🤖 AI Summary
Current vision-language models (VLMs) struggle with accurate identification of fundamental geometric primitives—such as points, lines, and orthogonality—and exhibit poor generalization across diverse diagram styles. To address these limitations, we propose GeoDANO, a geometry-aware vision-language model. Our approach comprises four key components: (1) introducing the first dedicated benchmark for geometric feature recognition; (2) designing GeoCLIP, a specialized vision encoder inspired by CLIP but augmented with geometric priors and trained on synthetically generated geometry-aware image–text pairs; (3) incorporating a domain-adaptation module to enhance robustness to unseen diagram styles; and (4) establishing a multi-stage geometric reasoning framework. Experiments demonstrate that GeoCLIP significantly outperforms generic encoders (e.g., OpenCLIP) on geometric feature recognition. Moreover, GeoDANO achieves state-of-the-art performance on the MathVerse benchmark, surpassing both prior domain-specific methods and GPT-4o—marking substantial advances in geometric understanding and cross-domain generalization.
📝 Abstract
We introduce GeoDANO, a geometric vision-language model (VLM) with a domain-agnostic vision encoder, for solving plane geometry problems.

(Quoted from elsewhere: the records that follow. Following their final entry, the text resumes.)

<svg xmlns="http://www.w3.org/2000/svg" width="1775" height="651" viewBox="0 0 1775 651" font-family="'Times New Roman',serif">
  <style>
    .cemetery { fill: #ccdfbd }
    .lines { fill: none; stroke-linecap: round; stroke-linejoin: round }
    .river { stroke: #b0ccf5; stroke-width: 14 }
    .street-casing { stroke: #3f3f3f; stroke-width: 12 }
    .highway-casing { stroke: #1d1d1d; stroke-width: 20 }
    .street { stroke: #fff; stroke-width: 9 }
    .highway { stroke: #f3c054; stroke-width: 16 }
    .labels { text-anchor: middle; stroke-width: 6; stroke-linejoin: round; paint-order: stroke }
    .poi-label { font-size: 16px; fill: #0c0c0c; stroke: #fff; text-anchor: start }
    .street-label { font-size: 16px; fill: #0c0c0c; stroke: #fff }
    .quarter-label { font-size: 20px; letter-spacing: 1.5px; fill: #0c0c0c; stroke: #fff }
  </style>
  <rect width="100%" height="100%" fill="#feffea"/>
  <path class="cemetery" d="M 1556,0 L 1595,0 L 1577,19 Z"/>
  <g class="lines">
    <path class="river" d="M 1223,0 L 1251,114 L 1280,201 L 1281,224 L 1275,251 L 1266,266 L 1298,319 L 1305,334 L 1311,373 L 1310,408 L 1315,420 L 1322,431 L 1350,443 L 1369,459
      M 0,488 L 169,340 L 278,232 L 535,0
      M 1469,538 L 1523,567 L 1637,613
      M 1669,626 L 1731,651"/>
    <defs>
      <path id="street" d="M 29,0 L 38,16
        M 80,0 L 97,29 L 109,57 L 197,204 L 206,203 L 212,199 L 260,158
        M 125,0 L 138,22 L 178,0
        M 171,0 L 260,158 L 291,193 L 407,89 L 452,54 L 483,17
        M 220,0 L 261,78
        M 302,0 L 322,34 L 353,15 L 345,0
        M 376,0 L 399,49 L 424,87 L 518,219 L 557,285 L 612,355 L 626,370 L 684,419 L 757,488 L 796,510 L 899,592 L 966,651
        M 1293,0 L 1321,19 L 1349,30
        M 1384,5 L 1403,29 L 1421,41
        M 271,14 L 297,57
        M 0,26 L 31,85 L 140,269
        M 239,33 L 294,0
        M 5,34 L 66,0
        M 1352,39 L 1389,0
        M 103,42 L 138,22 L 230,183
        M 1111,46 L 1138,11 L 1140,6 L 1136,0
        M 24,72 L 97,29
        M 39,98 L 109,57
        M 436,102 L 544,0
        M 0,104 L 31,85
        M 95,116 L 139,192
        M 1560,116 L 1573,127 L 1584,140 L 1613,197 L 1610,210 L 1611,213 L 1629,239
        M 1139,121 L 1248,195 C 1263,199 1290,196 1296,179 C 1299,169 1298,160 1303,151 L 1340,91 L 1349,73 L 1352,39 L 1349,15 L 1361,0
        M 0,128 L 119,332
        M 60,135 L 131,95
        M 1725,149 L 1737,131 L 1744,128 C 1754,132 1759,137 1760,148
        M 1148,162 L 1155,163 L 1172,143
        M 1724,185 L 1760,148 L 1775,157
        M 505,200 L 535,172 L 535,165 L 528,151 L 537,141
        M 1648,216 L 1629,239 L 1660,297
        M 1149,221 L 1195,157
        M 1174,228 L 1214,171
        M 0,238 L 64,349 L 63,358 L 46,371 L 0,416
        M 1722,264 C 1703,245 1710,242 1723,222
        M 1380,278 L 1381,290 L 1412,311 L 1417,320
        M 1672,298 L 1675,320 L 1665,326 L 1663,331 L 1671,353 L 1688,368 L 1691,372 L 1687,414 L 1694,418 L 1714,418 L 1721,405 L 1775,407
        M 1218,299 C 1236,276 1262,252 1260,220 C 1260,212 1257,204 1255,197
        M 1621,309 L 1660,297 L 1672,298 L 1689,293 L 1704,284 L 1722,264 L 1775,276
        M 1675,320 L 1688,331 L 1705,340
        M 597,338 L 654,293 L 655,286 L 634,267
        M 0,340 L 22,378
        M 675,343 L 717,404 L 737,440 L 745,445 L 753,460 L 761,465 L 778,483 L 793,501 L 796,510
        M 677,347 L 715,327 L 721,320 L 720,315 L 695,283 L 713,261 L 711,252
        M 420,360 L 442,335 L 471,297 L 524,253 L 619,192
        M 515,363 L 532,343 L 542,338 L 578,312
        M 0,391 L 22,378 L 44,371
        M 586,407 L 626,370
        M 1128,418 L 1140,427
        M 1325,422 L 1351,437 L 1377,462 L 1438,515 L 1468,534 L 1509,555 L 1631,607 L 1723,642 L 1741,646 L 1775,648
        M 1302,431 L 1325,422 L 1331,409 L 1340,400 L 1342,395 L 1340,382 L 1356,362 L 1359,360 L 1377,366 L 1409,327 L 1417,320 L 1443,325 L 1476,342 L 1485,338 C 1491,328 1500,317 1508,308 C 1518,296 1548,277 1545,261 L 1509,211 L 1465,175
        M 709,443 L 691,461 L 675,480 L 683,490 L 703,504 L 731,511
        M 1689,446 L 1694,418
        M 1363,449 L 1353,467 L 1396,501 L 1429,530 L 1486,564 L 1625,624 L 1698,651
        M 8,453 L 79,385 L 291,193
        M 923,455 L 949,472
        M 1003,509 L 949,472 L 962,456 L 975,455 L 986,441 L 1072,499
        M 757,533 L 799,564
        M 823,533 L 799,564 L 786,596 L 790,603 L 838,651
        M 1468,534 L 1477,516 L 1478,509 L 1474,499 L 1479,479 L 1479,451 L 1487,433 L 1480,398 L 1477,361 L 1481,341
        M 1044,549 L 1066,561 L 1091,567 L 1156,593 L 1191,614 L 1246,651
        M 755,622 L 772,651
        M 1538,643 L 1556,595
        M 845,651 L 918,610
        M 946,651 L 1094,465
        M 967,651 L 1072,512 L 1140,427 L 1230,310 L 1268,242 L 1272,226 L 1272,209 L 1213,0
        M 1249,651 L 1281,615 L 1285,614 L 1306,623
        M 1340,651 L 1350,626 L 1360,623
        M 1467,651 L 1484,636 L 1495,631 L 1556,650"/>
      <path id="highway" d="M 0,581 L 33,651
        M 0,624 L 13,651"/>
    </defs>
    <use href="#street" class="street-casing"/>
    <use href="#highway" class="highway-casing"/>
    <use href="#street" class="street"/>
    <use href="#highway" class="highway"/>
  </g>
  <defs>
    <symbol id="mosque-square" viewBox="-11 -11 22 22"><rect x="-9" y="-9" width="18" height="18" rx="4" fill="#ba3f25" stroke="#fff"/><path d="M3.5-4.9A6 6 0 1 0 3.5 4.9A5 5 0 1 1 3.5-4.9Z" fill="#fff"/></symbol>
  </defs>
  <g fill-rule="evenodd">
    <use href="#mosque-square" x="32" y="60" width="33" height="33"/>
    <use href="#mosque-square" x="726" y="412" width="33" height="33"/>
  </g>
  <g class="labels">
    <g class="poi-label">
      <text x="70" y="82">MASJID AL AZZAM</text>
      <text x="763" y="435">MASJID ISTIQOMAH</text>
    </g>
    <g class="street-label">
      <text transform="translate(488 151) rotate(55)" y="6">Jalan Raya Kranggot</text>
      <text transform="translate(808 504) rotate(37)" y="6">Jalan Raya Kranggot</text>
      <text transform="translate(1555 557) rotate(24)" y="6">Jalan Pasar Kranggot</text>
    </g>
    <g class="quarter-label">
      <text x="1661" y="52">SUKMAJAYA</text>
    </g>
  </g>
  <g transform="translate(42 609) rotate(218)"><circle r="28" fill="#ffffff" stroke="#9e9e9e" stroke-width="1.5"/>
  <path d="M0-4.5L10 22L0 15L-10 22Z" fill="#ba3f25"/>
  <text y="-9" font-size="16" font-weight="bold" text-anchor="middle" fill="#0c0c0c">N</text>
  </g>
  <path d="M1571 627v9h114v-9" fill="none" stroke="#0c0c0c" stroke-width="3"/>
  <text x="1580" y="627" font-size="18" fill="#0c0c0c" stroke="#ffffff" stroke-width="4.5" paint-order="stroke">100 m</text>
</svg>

Although VLMs have been employed for solving geometry problems, their ability to recognize geometric features remains insufficiently analyzed. To address this gap, we propose a benchmark that evaluates the recognition of visual geometric features, including primitives such as dots and lines, and relations such as orthogonality. Our preliminary study shows that vision encoders often used in general-purpose VLMs, e.g., OpenCLIP, fail to detect these features and struggle to generalize across domains. We develop GeoCLIP, a CLIP based model trained on synthetic geometric diagram-caption pairs to overcome the limitation. Benchmark results show that GeoCLIP outperforms existing vision encoders in recognizing geometric features. We then propose our VLM, GeoDANO, which augments GeoCLIP with a domain adaptation strategy for unseen diagram styles. GeoDANO outperforms specialized methods for plane geometry problems and GPT-4o on MathVerse.